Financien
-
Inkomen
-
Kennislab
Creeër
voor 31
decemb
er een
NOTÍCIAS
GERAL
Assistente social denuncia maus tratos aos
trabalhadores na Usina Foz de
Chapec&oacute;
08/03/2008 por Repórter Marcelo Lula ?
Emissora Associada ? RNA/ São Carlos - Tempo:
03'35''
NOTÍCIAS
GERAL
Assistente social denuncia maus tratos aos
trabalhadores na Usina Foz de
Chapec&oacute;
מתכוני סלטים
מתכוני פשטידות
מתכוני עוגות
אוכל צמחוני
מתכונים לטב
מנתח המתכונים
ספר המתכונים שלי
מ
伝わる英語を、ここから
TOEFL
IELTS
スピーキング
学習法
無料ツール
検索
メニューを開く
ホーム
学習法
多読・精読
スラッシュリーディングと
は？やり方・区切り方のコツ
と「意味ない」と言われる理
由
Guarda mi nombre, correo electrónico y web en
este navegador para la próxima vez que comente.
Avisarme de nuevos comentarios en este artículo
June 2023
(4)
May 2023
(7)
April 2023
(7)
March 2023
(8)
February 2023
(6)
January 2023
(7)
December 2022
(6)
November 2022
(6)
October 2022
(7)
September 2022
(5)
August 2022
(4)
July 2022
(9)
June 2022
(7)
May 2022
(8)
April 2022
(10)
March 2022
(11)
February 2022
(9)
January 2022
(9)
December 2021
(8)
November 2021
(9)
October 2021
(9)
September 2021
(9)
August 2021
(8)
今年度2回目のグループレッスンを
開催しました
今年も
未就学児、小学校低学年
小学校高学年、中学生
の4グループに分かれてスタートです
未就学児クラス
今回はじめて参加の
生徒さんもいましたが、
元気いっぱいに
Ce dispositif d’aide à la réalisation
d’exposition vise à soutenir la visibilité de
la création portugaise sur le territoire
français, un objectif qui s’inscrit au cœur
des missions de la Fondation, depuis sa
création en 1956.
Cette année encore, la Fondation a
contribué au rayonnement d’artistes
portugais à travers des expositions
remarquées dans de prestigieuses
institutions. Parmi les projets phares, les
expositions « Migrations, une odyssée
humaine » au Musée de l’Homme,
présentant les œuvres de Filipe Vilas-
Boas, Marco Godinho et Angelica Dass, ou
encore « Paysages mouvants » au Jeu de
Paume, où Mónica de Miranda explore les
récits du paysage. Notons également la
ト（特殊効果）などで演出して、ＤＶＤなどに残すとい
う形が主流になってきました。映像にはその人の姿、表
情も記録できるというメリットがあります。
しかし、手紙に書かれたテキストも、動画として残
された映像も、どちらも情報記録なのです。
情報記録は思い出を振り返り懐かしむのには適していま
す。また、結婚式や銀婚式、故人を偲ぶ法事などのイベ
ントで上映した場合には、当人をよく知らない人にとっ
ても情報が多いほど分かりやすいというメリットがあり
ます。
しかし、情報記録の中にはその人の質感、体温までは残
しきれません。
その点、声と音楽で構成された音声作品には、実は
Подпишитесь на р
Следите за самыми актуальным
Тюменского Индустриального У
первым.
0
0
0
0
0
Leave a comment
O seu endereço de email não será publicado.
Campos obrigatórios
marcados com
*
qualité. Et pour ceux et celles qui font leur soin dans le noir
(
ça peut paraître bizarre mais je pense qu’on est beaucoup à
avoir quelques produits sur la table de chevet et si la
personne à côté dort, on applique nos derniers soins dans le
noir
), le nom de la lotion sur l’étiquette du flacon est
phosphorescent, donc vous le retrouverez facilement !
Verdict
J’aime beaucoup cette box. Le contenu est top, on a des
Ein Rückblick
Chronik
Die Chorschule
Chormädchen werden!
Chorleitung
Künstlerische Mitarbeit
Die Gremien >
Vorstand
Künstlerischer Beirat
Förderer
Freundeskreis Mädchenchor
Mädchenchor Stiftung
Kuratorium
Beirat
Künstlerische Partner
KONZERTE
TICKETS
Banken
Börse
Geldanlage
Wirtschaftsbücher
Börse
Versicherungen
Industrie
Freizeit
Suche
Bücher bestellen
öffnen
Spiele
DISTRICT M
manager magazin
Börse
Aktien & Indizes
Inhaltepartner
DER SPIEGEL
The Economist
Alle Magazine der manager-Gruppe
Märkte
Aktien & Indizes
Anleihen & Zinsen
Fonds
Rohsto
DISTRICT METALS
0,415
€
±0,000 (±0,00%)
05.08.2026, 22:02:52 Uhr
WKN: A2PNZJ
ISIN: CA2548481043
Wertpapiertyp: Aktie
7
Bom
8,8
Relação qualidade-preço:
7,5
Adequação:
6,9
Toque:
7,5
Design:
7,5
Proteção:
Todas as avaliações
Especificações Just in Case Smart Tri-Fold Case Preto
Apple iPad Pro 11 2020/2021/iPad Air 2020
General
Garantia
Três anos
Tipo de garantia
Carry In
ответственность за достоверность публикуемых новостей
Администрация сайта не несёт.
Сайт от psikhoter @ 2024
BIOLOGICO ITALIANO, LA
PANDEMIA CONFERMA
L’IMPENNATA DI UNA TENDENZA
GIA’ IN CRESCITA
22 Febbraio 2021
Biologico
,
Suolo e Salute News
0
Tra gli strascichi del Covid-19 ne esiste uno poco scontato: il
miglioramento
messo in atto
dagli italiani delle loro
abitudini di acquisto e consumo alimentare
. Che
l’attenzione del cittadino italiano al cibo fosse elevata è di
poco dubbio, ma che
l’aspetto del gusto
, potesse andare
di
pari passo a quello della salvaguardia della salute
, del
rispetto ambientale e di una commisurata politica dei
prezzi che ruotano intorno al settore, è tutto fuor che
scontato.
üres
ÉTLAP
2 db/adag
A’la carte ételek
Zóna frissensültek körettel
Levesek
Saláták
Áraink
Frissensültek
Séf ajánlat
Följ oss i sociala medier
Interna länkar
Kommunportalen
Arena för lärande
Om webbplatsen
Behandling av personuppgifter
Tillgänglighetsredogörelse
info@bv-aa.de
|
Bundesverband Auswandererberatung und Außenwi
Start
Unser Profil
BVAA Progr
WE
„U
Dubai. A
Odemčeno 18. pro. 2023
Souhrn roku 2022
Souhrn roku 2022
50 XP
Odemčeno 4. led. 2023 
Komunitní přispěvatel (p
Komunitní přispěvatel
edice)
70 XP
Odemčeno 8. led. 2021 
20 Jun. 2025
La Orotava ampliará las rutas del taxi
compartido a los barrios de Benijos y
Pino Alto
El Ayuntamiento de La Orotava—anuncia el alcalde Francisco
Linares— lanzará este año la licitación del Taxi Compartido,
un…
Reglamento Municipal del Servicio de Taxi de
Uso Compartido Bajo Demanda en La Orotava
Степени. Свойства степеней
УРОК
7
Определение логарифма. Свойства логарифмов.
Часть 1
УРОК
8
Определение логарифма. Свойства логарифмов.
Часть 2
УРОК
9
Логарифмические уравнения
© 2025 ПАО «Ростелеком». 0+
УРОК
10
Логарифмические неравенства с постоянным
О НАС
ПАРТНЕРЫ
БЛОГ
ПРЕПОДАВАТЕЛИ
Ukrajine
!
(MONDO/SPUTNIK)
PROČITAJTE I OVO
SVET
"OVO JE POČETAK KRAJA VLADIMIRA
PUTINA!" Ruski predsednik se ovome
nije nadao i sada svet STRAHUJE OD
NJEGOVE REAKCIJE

:::

Task to complete
Pick out each line in the rows above that contains the word "poco", and copy those lines in order.

Result for this task
Tra gli strascichi del Covid-19 ne esiste uno poco scontato: il
poco dubbio, ma che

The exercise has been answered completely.